A sidewalk level protected bike lane, going in. Photo: Streetsblog/Rudick
Oakland's first sidewalk-level protected bike lane, going in. Photo: Streetsblog/Rudick

While it's great that it's happening, the "Fruitvale Alive" project has truly lagged. Even the city's information page shows it was supposed to start construction in the summer of 2022. In fact, studies and reports started on this project way back in 2005, as per this Tweet from Bike East Bay's Robert Prinz.

Streetsblog has reached out to Oakland DOT to try and get a fix on when the project will be completed and will update this post. For now "I’ve heard '2024,'" wrote Prinz in an email to Streetsblog. "But nothing more specific and no more recent renderings."

Big pluses of the project: the protected lane of course. And the new connection, as seen below at the bottom of the map in green, to the Bay Trail. Currently, the Bay Trail is unreachable from Fruitvale Avenue and the estuary without significant back tracking. Even if someone wanted to overland it, there are large fences thanks to the disused Union Pacific tracks that block access.

Note the Bay Trail connection at the bottom in green.
Note the Bay Trail connection at the bottom in green.

"East Bay Parks is working on a separate Bay Trail connection project that will be built during the tail end of the Fruitvale project," added Prinz. "A protected jughandle bike crossing will be added between these two projects basically serving the same purpose as a protected intersection."

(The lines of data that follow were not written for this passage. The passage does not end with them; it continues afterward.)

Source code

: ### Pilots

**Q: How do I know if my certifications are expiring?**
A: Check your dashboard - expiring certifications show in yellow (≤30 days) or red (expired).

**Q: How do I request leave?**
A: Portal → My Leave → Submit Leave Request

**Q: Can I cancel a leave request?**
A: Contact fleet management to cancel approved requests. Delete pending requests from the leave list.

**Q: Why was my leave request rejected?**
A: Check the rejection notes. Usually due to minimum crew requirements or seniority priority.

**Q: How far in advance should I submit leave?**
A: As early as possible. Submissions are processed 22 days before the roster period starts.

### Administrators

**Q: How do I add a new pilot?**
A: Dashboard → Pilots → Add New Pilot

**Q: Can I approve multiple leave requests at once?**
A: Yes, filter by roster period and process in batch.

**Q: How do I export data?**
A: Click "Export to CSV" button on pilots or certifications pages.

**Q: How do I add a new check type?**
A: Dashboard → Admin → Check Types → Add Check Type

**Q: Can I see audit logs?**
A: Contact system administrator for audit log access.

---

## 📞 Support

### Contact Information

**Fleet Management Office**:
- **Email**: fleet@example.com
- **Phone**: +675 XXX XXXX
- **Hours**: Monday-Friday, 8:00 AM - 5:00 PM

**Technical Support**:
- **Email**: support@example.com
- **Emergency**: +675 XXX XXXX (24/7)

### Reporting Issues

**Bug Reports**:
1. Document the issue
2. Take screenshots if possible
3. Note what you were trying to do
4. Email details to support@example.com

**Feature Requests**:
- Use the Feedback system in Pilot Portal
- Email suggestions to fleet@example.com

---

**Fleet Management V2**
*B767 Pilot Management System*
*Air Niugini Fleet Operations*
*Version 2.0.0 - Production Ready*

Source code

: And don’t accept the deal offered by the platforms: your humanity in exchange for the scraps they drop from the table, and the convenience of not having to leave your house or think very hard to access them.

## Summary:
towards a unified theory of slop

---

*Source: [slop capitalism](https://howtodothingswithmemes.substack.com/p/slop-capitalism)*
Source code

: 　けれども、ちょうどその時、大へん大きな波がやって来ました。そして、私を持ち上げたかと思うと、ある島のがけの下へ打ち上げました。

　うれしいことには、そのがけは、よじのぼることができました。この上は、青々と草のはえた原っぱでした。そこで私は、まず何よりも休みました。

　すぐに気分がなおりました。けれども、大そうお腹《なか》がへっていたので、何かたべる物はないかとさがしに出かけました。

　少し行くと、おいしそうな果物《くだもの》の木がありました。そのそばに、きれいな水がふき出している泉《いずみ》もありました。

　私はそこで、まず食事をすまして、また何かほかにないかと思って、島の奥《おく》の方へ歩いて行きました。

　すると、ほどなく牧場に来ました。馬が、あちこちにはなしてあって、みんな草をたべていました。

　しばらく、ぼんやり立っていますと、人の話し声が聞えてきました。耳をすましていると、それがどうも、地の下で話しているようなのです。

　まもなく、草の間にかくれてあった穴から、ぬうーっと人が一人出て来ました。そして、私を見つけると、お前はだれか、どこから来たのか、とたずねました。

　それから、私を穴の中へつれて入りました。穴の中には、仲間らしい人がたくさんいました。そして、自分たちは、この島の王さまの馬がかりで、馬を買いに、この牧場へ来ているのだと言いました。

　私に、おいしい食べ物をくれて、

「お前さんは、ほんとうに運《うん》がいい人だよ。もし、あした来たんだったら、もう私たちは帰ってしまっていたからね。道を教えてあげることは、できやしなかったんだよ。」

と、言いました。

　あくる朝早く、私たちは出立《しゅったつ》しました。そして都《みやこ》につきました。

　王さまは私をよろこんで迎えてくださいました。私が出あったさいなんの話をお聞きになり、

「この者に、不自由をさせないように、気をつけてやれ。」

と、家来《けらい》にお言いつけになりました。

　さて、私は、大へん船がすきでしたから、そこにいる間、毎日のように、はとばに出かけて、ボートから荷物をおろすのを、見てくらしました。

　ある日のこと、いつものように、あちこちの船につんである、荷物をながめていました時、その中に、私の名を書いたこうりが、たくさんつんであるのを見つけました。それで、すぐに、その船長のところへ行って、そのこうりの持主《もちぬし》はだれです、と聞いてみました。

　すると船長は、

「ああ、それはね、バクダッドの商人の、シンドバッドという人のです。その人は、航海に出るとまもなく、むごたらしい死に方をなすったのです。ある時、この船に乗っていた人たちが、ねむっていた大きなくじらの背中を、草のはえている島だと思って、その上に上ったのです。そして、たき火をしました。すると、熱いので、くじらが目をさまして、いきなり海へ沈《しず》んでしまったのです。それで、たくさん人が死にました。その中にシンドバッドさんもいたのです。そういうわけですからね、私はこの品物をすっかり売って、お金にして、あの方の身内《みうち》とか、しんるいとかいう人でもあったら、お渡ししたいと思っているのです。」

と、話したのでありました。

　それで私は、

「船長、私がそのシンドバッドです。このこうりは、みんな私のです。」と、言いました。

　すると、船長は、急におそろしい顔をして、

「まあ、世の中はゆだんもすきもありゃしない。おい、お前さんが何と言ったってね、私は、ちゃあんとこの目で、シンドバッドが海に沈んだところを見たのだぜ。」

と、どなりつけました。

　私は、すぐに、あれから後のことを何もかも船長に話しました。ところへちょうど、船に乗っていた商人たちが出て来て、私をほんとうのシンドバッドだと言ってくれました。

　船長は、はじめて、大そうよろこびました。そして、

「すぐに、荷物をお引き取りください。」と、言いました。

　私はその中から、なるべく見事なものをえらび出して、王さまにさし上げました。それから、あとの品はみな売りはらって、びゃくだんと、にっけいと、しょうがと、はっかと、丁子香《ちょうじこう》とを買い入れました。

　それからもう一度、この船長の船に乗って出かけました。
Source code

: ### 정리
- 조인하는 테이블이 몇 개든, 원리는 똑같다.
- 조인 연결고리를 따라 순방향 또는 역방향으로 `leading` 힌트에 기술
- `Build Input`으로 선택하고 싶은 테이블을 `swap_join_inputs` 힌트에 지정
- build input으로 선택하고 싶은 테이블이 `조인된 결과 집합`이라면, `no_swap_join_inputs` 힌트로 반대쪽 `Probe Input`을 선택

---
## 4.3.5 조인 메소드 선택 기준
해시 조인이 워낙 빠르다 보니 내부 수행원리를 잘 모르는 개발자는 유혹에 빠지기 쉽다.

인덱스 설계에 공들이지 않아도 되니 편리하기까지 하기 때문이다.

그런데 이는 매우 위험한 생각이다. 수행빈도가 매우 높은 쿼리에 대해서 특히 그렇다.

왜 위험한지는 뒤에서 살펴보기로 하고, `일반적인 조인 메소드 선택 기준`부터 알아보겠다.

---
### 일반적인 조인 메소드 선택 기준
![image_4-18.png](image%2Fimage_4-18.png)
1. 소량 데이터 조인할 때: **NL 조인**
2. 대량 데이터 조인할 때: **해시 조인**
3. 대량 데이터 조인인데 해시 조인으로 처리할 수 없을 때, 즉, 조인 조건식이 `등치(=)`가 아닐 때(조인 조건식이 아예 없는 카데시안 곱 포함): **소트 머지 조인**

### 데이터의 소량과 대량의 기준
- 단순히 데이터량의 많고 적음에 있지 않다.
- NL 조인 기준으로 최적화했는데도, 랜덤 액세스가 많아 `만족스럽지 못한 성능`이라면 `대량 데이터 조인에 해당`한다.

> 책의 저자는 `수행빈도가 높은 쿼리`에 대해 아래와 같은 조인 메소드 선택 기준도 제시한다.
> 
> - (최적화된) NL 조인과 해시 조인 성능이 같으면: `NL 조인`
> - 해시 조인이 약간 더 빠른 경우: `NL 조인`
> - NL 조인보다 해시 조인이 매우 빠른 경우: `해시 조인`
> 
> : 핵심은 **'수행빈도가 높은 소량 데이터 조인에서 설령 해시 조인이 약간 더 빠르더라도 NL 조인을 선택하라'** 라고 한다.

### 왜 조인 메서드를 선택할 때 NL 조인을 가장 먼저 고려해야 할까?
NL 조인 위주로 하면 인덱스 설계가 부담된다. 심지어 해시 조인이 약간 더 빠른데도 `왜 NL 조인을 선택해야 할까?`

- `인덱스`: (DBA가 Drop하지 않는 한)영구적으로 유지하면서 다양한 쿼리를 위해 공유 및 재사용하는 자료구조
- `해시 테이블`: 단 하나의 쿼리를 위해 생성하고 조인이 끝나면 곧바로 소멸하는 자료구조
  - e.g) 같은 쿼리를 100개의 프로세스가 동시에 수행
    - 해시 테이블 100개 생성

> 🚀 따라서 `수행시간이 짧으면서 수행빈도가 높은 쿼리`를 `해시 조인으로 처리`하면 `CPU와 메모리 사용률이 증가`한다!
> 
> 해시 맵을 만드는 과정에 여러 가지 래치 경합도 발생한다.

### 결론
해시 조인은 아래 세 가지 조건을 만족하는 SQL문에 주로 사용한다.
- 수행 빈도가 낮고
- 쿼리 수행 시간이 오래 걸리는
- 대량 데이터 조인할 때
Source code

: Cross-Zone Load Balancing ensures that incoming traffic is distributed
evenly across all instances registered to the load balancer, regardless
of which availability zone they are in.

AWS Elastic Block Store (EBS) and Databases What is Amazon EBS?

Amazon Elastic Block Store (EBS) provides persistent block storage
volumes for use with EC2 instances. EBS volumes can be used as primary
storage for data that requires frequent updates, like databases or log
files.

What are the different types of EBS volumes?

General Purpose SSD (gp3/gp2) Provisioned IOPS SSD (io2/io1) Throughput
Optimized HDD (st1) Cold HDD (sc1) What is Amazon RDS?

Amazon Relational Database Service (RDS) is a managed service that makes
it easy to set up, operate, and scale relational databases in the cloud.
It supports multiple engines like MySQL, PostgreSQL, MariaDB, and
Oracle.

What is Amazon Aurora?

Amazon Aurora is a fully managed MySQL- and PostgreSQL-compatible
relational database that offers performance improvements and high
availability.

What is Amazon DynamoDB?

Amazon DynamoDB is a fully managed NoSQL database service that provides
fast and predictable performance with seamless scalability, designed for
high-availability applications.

There's also a protected intersection planned for the intersection with East 12th. Unfortunately, none of the other intersections will be protected--and even at East 12th, going by the blueprints, only two of the four corners will get a protective island.

The only protected intersection is at E12. And only one side of it is protected.
The only protected intersection is at East 12th. And only one side of it is protected.

Two of Fruitvale's dangerous slip turns will be removed, but others will remain, apparently because of objections from AC Transit. In addition, no provisions have been made as yet to provide protection across the Fruitvale Avenue bridge--cyclists will either be forced to dismount and use the sidewalk, as they're obligated to do now, or will have to contend with car traffic and no bike lane at all.

This sorry situation won't be remedied.
This sorry situation won't be remedied. Photo: Streetsblog/Rudick

"Alameda is also working on their own separate project to continue the bikeway across the Fruitvale bridge and continue down Tilden Way to Clement and Broadway," wrote Prinz. More on that in a future post.

Also, as is too often the case, traffic control seems to have given near-zero consideration to the needs of cyclists and pedestrians during construction, as Streetsblog experienced when taking photos and surveying the area. Construction barriers that could have been used to protect cyclists and construction workers are instead used only to protect construction workers.

Photo: Streetsblog/Rudick

And not only couldn't the crew be bothered to create a detour for pedestrians, but they didn't even put up the sign they were furnished with about the closed sidewalk:

Photo: Streetsblog/Rudick

Of course, routes for cars are maintained, since drivers are the only people who count in the Bay Area (grrrrr).

No provisions were made for pedestrians during construction.

Grousing aside, Fruitvale Avenue was badly in need of work and it's great that this long overdue project is finally underway. In a year or two, things should be much better for people walking and biking between Fruitvale BART and Jingletown.